Así lo ha afirmado a Efe la autora de este libro, Marta Vela, docente del Área de Música de la Universidad Internacional de La Rioja (UNIR), quien ha explicado que “la jota tiene muchas vertientes, como cualquier fenómeno cultural plural, pero, en ciertos círculos, hay determinados enemigos de la jota que quieren hacerla pasar como una cosa rancia”.

Vela (Coslada, Madrid, 1985) ha indicado que hay quien asocia la jota al franquismo, “porque todos los regímenes han tratado de adueñarse de una cultura que no era suya.
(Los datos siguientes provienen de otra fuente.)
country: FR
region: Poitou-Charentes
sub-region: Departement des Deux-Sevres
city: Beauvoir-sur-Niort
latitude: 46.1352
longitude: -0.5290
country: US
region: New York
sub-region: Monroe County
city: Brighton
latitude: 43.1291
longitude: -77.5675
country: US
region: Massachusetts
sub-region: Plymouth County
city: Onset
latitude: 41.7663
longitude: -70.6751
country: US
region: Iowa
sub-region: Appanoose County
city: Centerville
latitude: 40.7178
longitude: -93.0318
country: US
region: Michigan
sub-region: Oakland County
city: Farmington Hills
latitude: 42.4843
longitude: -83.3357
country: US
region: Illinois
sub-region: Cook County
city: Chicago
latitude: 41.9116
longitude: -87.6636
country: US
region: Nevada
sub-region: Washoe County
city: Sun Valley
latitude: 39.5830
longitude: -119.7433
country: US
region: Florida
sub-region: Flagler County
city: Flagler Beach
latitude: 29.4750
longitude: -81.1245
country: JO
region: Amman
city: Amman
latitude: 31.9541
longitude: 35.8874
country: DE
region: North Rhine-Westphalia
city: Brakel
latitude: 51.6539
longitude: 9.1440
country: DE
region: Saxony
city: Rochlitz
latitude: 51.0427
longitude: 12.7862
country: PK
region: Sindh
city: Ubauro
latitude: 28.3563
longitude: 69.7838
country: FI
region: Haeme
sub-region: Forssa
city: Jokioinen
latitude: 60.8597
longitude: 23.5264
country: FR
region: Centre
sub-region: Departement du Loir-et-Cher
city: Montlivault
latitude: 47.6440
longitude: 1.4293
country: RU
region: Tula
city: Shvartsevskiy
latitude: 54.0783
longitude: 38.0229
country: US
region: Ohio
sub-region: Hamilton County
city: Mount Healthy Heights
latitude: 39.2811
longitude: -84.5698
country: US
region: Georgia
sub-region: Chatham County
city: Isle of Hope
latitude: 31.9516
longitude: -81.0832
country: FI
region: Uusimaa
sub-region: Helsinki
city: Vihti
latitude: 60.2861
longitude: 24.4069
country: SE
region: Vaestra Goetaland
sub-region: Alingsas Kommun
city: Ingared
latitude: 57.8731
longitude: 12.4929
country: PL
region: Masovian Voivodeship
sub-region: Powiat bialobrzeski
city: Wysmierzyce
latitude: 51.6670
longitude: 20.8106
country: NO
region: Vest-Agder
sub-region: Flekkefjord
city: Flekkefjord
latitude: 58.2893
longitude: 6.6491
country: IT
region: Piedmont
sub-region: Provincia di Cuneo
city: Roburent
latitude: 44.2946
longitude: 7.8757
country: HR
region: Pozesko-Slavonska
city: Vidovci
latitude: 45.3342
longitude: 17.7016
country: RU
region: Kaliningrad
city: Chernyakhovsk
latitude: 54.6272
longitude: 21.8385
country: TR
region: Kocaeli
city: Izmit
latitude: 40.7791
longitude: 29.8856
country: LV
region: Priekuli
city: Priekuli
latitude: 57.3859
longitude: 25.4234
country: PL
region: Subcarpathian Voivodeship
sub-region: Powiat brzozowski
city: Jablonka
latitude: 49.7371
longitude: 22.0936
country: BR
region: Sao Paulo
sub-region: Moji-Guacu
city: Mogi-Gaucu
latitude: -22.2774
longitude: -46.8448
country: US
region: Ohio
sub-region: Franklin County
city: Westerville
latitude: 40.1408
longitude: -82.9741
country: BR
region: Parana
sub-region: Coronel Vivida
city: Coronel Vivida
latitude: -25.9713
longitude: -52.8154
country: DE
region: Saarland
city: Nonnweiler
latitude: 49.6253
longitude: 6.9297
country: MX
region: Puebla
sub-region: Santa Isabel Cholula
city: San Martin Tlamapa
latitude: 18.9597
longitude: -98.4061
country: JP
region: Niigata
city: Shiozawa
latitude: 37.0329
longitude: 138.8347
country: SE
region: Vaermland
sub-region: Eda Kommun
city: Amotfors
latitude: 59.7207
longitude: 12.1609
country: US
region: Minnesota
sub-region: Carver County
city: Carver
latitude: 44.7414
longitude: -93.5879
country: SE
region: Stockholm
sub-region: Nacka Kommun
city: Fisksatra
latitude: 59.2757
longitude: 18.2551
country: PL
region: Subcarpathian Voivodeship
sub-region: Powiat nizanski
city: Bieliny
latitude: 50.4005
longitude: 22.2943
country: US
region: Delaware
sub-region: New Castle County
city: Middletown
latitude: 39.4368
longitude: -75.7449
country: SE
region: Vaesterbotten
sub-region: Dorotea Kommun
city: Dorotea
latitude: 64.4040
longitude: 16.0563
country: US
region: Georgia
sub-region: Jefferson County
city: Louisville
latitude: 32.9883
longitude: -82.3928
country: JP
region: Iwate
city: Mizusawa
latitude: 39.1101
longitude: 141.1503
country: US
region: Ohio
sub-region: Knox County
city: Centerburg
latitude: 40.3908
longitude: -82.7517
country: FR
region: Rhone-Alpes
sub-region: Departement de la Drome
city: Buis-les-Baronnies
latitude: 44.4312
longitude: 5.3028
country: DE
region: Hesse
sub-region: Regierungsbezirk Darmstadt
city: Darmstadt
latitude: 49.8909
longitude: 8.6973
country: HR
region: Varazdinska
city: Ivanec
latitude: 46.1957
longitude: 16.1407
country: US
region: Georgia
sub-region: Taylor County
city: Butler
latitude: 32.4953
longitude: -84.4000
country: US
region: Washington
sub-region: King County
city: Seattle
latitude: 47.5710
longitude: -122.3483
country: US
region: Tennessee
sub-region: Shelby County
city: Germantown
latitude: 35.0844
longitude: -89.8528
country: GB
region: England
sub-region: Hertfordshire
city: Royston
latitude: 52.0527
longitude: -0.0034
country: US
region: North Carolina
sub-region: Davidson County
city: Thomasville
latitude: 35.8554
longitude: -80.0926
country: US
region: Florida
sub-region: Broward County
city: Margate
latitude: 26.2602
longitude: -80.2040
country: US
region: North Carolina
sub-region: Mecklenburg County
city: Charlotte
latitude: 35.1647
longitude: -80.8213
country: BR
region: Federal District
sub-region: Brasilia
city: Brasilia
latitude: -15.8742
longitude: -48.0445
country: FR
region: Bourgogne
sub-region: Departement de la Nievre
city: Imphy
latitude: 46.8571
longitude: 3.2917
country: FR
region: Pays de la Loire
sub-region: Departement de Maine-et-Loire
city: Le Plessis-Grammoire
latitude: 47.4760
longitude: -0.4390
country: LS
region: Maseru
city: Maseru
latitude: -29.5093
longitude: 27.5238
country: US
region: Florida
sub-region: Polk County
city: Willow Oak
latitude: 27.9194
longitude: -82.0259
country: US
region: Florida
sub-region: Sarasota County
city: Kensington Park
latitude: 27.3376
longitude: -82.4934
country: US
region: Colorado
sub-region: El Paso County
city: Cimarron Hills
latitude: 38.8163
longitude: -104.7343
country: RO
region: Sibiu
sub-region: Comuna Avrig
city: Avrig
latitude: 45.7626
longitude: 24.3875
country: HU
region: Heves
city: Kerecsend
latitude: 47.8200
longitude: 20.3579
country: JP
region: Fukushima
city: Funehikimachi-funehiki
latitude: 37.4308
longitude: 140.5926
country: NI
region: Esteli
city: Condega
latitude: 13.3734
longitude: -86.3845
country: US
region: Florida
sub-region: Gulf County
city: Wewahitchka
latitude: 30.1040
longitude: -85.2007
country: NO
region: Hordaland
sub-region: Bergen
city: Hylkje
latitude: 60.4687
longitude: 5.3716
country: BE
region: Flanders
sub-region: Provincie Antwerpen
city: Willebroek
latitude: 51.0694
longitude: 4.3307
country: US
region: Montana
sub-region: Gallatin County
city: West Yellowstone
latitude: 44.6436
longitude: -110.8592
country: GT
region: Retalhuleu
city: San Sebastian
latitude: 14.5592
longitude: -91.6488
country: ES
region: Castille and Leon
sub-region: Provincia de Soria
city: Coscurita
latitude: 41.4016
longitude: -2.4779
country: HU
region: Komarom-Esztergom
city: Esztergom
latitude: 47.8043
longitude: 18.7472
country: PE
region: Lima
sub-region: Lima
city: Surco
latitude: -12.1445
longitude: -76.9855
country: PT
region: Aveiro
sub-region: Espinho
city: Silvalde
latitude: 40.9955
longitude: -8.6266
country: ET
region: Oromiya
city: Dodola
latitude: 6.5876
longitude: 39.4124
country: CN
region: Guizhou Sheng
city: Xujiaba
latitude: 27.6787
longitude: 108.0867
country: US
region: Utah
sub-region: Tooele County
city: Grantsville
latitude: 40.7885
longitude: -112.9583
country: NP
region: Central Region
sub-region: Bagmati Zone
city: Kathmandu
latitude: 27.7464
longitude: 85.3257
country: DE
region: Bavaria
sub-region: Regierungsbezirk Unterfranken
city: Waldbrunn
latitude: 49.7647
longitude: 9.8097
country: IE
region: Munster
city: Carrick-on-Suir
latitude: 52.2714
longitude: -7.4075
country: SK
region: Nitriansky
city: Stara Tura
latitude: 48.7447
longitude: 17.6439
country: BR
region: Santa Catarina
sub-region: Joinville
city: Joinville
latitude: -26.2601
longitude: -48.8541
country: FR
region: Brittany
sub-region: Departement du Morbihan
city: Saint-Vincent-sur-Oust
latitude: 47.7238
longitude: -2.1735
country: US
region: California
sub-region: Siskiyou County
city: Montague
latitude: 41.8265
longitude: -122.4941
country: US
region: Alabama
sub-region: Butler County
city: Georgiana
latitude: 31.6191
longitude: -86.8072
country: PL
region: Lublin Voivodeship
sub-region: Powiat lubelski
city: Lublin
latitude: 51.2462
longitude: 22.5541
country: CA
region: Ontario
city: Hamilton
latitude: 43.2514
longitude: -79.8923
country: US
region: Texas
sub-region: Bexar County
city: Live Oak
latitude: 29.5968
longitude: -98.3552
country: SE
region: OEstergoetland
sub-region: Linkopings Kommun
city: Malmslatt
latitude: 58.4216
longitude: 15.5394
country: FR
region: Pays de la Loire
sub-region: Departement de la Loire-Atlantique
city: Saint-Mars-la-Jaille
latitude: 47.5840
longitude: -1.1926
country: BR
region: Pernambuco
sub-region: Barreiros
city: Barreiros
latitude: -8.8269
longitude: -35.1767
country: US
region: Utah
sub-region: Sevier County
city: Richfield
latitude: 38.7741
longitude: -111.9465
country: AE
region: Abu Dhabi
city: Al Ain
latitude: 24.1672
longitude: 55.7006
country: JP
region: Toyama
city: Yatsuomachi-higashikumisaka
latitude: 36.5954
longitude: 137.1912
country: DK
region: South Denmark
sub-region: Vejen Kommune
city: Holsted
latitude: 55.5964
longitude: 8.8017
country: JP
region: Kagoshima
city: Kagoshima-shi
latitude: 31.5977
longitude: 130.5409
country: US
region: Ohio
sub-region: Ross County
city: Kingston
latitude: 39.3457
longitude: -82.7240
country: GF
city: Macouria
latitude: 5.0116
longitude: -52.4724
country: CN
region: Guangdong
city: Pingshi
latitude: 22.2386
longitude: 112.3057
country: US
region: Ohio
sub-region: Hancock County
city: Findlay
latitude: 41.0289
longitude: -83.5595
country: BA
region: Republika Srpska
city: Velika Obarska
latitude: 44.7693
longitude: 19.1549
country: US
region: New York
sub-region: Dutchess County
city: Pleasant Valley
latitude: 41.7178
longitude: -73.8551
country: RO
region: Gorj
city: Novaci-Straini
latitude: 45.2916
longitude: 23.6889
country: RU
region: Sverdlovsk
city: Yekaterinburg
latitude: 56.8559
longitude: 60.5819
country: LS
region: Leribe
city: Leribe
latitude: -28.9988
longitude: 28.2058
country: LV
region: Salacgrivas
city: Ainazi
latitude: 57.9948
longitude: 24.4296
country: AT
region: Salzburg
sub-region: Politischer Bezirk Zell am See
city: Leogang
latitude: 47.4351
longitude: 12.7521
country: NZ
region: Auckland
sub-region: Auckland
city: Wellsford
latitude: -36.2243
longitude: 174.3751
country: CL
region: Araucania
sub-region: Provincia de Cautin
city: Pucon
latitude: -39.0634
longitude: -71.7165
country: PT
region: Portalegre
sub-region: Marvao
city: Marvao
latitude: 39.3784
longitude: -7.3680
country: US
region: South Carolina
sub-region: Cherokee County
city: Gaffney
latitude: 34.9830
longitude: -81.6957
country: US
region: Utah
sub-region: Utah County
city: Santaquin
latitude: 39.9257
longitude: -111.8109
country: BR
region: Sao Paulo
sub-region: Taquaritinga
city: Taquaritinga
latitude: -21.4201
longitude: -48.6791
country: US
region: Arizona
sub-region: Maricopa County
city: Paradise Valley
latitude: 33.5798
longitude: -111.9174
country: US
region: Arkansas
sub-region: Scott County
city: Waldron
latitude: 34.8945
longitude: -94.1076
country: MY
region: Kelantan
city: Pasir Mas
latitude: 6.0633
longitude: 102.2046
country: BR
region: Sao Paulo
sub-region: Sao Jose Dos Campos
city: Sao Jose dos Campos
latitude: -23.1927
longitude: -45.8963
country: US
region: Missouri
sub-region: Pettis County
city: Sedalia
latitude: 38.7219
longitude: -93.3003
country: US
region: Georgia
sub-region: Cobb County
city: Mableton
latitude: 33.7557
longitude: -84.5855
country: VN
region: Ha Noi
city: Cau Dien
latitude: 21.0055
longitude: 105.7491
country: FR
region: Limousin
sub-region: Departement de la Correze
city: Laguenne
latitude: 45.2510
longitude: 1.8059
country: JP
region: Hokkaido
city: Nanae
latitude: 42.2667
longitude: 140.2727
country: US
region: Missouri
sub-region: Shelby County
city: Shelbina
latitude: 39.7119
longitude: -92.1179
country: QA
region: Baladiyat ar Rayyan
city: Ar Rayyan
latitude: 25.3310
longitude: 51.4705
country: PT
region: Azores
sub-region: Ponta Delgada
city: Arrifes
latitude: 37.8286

Entonces, el franquismo o cualquier otra cosa totalitaria que hubiera habido se hubiera adueñado de la jota, que es una cosa que le gusta a la gente”.

“Mi idea era mostrar, frente a estas cosas que ya están muy atrás, una perspectiva no solo plural de la jota, sino una imagen que trascendiera Aragón y que trascendiera España” a través de un libro, coeditado con ayuda del Gobierno de Aragón, que “tiene un recorrido de casi un siglo de extensión”, ha precisado.

“La jota, aragonesa y cosmopolita”, ha añadido, recorre entre “los primeros años del siglo XIX, que es cuando se germina toda la música popular española que luego se iba a trasladar a Europa, y el final de la Primera Guerra Mundial, en 1919, que es el inicio de la posguerra europea”.

La música popular española, ha proseguido, “estuvo muy de moda en el siglo XIX bajo la idea de la cultura cosmopolita, y en cualquier punto de Europa se podían escuchar determinadas músicas con las que la gente se sentía identificada, como, por ejemplo, la ópera italiana y la música popular española”.

Ha destacado que la música española “se difundió, de forma particular, desde París hacia toda Europa y también América, Cuba, Nueva York y la costa oeste»; y «esta difusión tuvo, en buena parte, una protagonista, que fue la gran cantante hispano-francesa Pauline Viardot-García”.

Vela ha resaltado que el libro termina con el estreno en Londres del ballet ‘El sombrero de tres picos’, de Manuel de Falla, en 1919, que es «una obra muy importante porque está hecha por un compositor español, pero los decorados los hizo Picasso y lo estrenaron los ballets rusos”.

Esta obra, ha continuado, fue la colaboración de un conjunto de artistas de diversos puntos de Europa en una «maravillosa armonía» justo después de la Primera Guerra Mundial, y el último número de ‘El sombrero de tres picos’ es «una gran jota aragonesa con influencias del folklore español y del impresionismo francés”.

Ha señalado que “el punto fuerte del libro y de la investigación es encontrar el origen de la jota, que es una melodía que se va pasando de compositor en compositor, de un país a otro y de una obra a otra, y que siempre es la misma”.

“Ahí me pregunté, ‘pero estos compositores que nunca han venido a Aragón o que han estado en España pero no han tenido un contacto muy particular con el asunto de las jotas, ¿cómo han podido conocer esta melodía unos de otros?’”, ha subrayado.

Ha apuntado que, al intentar responder a esta pregunta, encontró en la Red de Bibliotecas y Archivos del Consejo Superior de Investigaciones Científicas (CSIC) “el manuscrito original de una jota de 1840 de un compositor aragonés poco conocido, que es Florencio Lahoz”.

Lahoz “se marchó a Madrid en 1840 haciéndose muy famoso y muy conocida su obra ‘La nueva jota aragonesa’. A partir de la difusión de esta jota aragonesa en París por parte de Viardot-García empieza a ponerse en marcha todo este funcionamiento”, ha resaltado.